Auf diesem 14. Album des italienischen Musikers befinden sich acht, im Rebetiko-Stil eingespielte, Variationen eigener Stücke und mit "Rebetiko mou" (Mein Rebetiko) eine neue Komposition, die er für dieses Album kreiert hat. Außerdem zwei Coverversionen lateinamerikanischer Stücke sowie ein Titel des russischen Liedermachers Vladimir Vysotsky und eine Fassung von Tetos Demetriades "Misirlou". Dieses Lied über die schöne Ägypterin, zu neuem Ruhm gelangt durch die im Soundtrack von Pulp Fiction verwendete Surf-Version von Dick Dale, wird hier gesungen von der populären griechischen Sängerin Kaiti Ntali. Zum Schluss folgt ein Hidden Track, bei dem es sich um den Hit des italienischen Sängers Tony Dallara aus den 50er Jahren handelt. Der klingt, wie es sich für einen alten Schlager gehört, schön schnulzig und endet mit dem griechischen "Sagapo" (Ich liebe Dich).
Auf der Website von Vinicio Capossela findet man übrigens englische Übersetzungen aller Texte. Auch die liebevolle Gestaltung des Artwork ist eine Würdigung des Rebetiko. Die CD steckt in einem Klappcover, dessen Innenseite eine alte Karte zeigt. Diese deutet den unfreiwilligen und leidvollen Weg der Rebetes von ihrer kleinasiatischen Heimat nach Griechenland an. Eingefügt sind Grafiken von Musikern, die gymnastische Übungen ausführen - soviel zur Entstehung des Albumtitels, der den sportlichen Einsatz bei der Verknüpfung verschiedener Genres symbolisiert. Ein weiteres schönes Detail und Zugeständnis an die griechische Kultur: im Booklet der CD ist zu jedem Lied der Name des entsprechenden Tanzes erwähnt, so zum Beispiel "Tsifteteli" (die griechische Version des Bauchtanzes) oder "Chasapiko", der "Metzgertanz". Vinicio Capossela hat sich für die Aufnahme einige Größen der griechischen Musikszene ins Athener Studio geholt. Mit an Bord sind der Bouzouki-Virtouse Manolis Pappos, der schon mit Mikis Thedorakis, Eleftheria Arvanitaki, George Dalaras und Nikos Papazoglou gespielt hat. Außerdem dabei - Tom-Waits-Gitarrist Marc Ribot, mit dem der bekennende Waits-Fan bereits mehrmals zusammengearbeitet hat. Vom Arrangement her erinnern viele der Titel stark an seine früheren Werke.
Man könnte also sagen, das neue Album ist mehr "Caposseliko" als Rebetiko. Und doch ist es schön, dass Vinicio Capossela, seit jeher bekannt für sein experimentierfreudigen Einsatz in Bezug auf musikalischen Einflüsse, sich jetzt auch der griechischen Musik widmet. Er versteht es als ein Zeichen der Solidarität mit dem krisengeschüttelten Griechenland. Sehr sympathisch - vor allem nach den erschreckenden Nachrichten der letzten Woche über die willkürliche und überstürzte Schließung von ERT, dem staatlichen griechischen Rundfunk.

☆ ☆ ☆ ☆ ☆

** ZIEL DER AUFGABE **
Entnimm der Albumrezension wortgetreu die Passage von „Auf diesem 14.“ bis einschließlich „(Ich liebe Dich).“. Die Datensätze sind eigenständiges Material.

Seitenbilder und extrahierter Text
☆ ☆ ☆ ☆ ☆

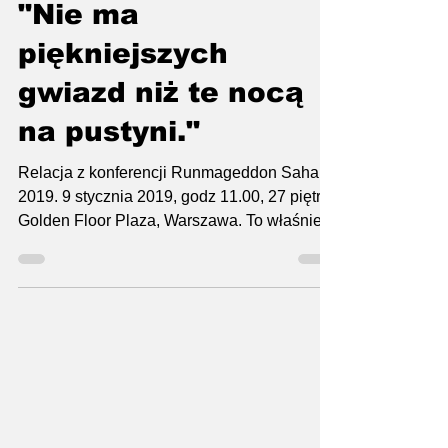
14 sty 2019
3 minut(y) czytania
"Nie ma
piękniejszych
gwiazd niż te nocą
na pustyni."
Relacja z konferencji Runmageddon Sahara
2019. 9 stycznia 2019, godz 11.00, 27 piętro
Golden Floor Plaza, Warszawa. To właśnie
tam odbyła...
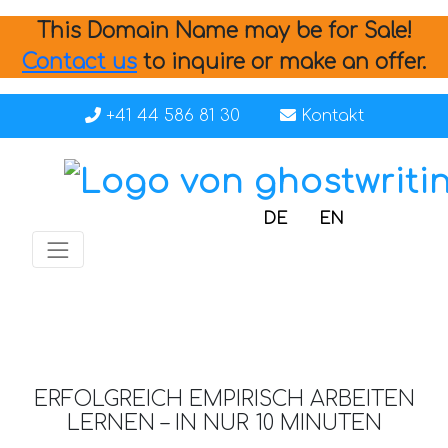
This Domain Name may be for Sale!
Contact us
to inquire or make an offer.
+41 44 586 81 30
Kontakt
DE
EN
ERFOLGREICH EMPIRISCH ARBEITEN
LERNEN – IN NUR 10 MINUTEN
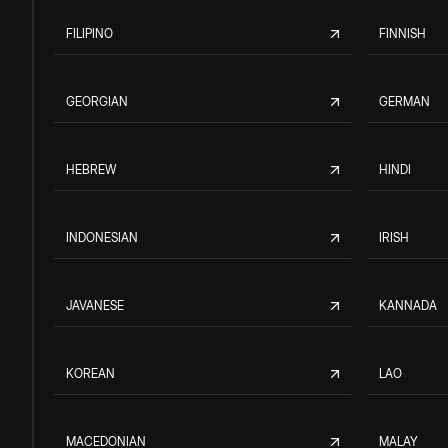
FILIPINO
FINNISH
GEORGIAN
GERMAN
HEBREW
HINDI
INDONESIAN
IRISH
JAVANESE
KANNADA
KOREAN
LAO
MACEDONIAN
MALAY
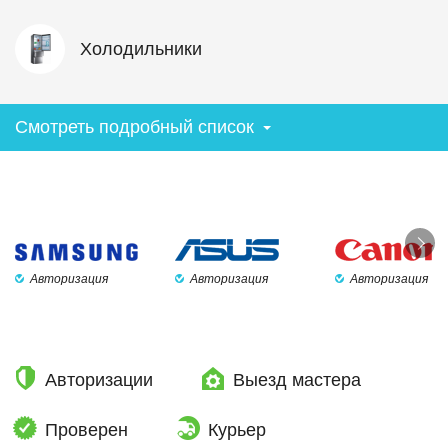
Холодильники
Смотреть подробный список
Авторизация
Авторизация
Авторизация
Авторизации
Выезд мастера
Проверен
Курьер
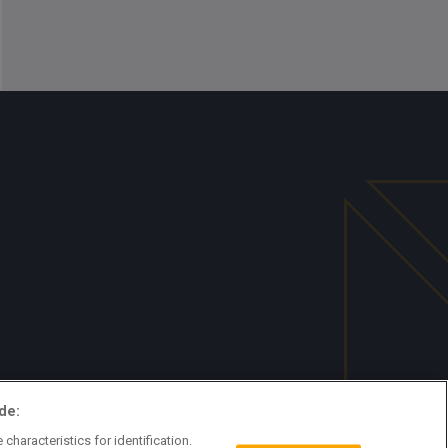
de:
characteristics for identification.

☆ ☆ ☆ ☆ ☆

** ANTWORTBEREICH **
Auf diesem 14. Album des italienischen Musikers befinden sich acht, im Rebetiko-Stil eingespielte, Variationen eigener Stücke und mit "Rebetiko mou" (Mein Rebetiko) eine neue Komposition, die er für dieses Album kreiert hat. Außerdem zwei Coverversionen lateinamerikanischer Stücke sowie ein Titel des russischen Liedermachers Vladimir Vysotsky und eine Fassung von Tetos Demetriades "Misirlou". Dieses Lied über die schöne Ägypterin, zu neuem Ruhm gelangt durch die im Soundtrack von Pulp Fiction verwendete Surf-Version von Dick Dale, wird hier gesungen von der populären griechischen Sängerin Kaiti Ntali. Zum Schluss folgt ein Hidden Track, bei dem es sich um den Hit des italienischen Sängers Tony Dallara aus den 50er Jahren handelt. Der klingt, wie es sich für einen alten Schlager gehört, schön schnulzig und endet mit dem griechischen "Sagapo" (Ich liebe Dich).